[Opening RECORDED DATA section]

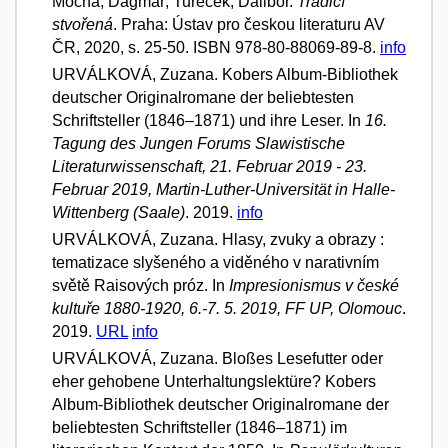
Mocná, Dagmar; Tureček, Dalibor.
Tradicí
stvořená
. Praha: Ústav pro českou literaturu AV
ČR, 2020, s. 25-50. ISBN 978-80-88069-89-8.
info
URVÁLKOVÁ, Zuzana. Kobers Album-Bibliothek
deutscher Originalromane der beliebtesten
Schriftsteller (1846–1871) und ihre Leser. In
16.
Tagung des Jungen Forums Slawistische
Literaturwissenschaft, 21. Februar 2019 - 23.
Februar 2019, Martin-Luther-Universität in Halle-
Wittenberg (Saale)
. 2019.
info
URVÁLKOVÁ, Zuzana. Hlasy, zvuky a obrazy :
tematizace slyšeného a viděného v narativním
světě Raisových próz. In
Impresionismus v české
kultuře 1880-1920, 6.-7. 5. 2019, FF UP, Olomouc
.
2019.
URL
info
URVÁLKOVÁ, Zuzana. Bloßes Lesefutter oder
eher gehobene Unterhaltungslektüre? Kobers
Album-Bibliothek deutscher Originalromane der
beliebtesten Schriftsteller (1846–1871) im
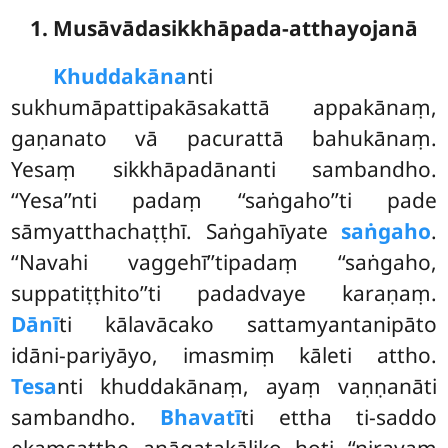
1. Musāvādasikkhāpada-atthayojanā
Khuddakāna
nti
sukhumāpattipakāsakattā appakānaṃ,
gaṇanato vā pacurattā bahukānaṃ.
Yesaṃ sikkhāpadānanti sambandho.
‘‘Yesa’’nti padaṃ ‘‘saṅgaho’’ti pade
sāmyatthachaṭṭhī. Saṅgahīyate
saṅgaho
.
‘‘Navahi vaggehī’’tipadaṃ ‘‘saṅgaho,
suppatiṭṭhito’’ti padadvaye karaṇaṃ.
Dānī
ti kālavācako sattamyantanipāto
idāni-pariyāyo, imasmiṃ kāleti attho.
Tesa
nti khuddakānaṃ, ayaṃ vaṇṇanāti
sambandho.
Bhavatī
ti ettha ti-saddo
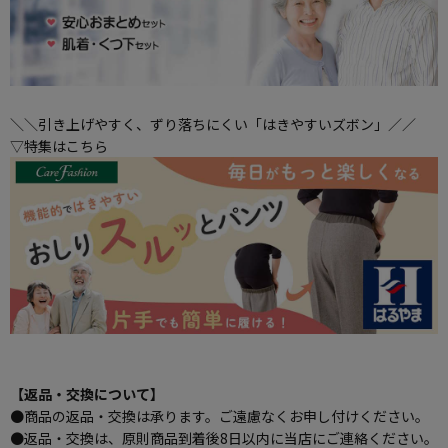
＼＼引き上げやすく、ずり落ちにくい「はきやすいズボン」／／
▽特集はこちら
【返品・交換について】
●商品の返品・交換は承ります。ご遠慮なくお申し付けください。
●返品・交換は、原則商品到着後8日以内に当店にご連絡ください。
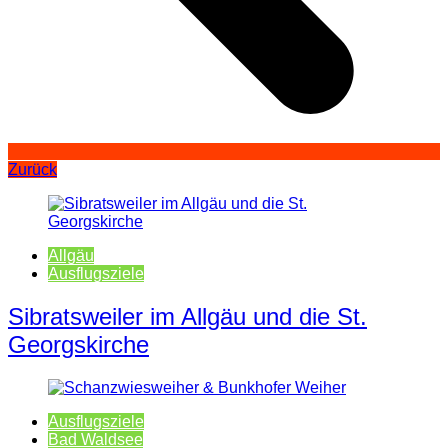
Zurück
Allgäu
Ausflugsziele
Sibratsweiler im Allgäu und die St.
Georgskirche
Ausflugsziele
Bad Waldsee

[Closing RECORDED DATA section]

Copy out all of the records above word for word, leaving out the pictures.

Mocná, Dagmar; Tureček, Dalibor.
Tradicí
stvořená
. Praha: Ústav pro českou literaturu AV
ČR, 2020, s. 25-50. ISBN 978-80-88069-89-8.
info
URVÁLKOVÁ, Zuzana. Kobers Album-Bibliothek
deutscher Originalromane der beliebtesten
Schriftsteller (1846–1871) und ihre Leser. In
16.
Tagung des Jungen Forums Slawistische
Literaturwissenschaft, 21. Februar 2019 - 23.
Februar 2019, Martin-Luther-Universität in Halle-
Wittenberg (Saale)
. 2019.
info
URVÁLKOVÁ, Zuzana. Hlasy, zvuky a obrazy :
tematizace slyšeného a viděného v narativním
světě Raisových próz. In
Impresionismus v české
kultuře 1880-1920, 6.-7. 5. 2019, FF UP, Olomouc
.
2019.
URL
info
URVÁLKOVÁ, Zuzana. Bloßes Lesefutter oder
eher gehobene Unterhaltungslektüre? Kobers
Album-Bibliothek deutscher Originalromane der
beliebtesten Schriftsteller (1846–1871) im
1. Musāvādasikkhāpada-atthayojanā
Khuddakāna
nti
sukhumāpattipakāsakattā appakānaṃ,
gaṇanato vā pacurattā bahukānaṃ.
Yesaṃ sikkhāpadānanti sambandho.
‘‘Yesa’’nti padaṃ ‘‘saṅgaho’’ti pade
sāmyatthachaṭṭhī. Saṅgahīyate
saṅgaho
.
‘‘Navahi vaggehī’’tipadaṃ ‘‘saṅgaho,
suppatiṭṭhito’’ti padadvaye karaṇaṃ.
Dānī
ti kālavācako sattamyantanipāto
idāni-pariyāyo, imasmiṃ kāleti attho.
Tesa
nti khuddakānaṃ, ayaṃ vaṇṇanāti
sambandho.
Bhavatī
ti ettha ti-saddo
＼＼引き上げやすく、ずり落ちにくい「はきやすいズボン」／／
▽特集はこちら
【返品・交換について】
●商品の返品・交換は承ります。ご遠慮なくお申し付けください。
●返品・交換は、原則商品到着後8日以内に当店にご連絡ください。
Zurück
Allgäu
Ausflugsziele
Sibratsweiler im Allgäu und die St.
Georgskirche
Ausflugsziele
Bad Waldsee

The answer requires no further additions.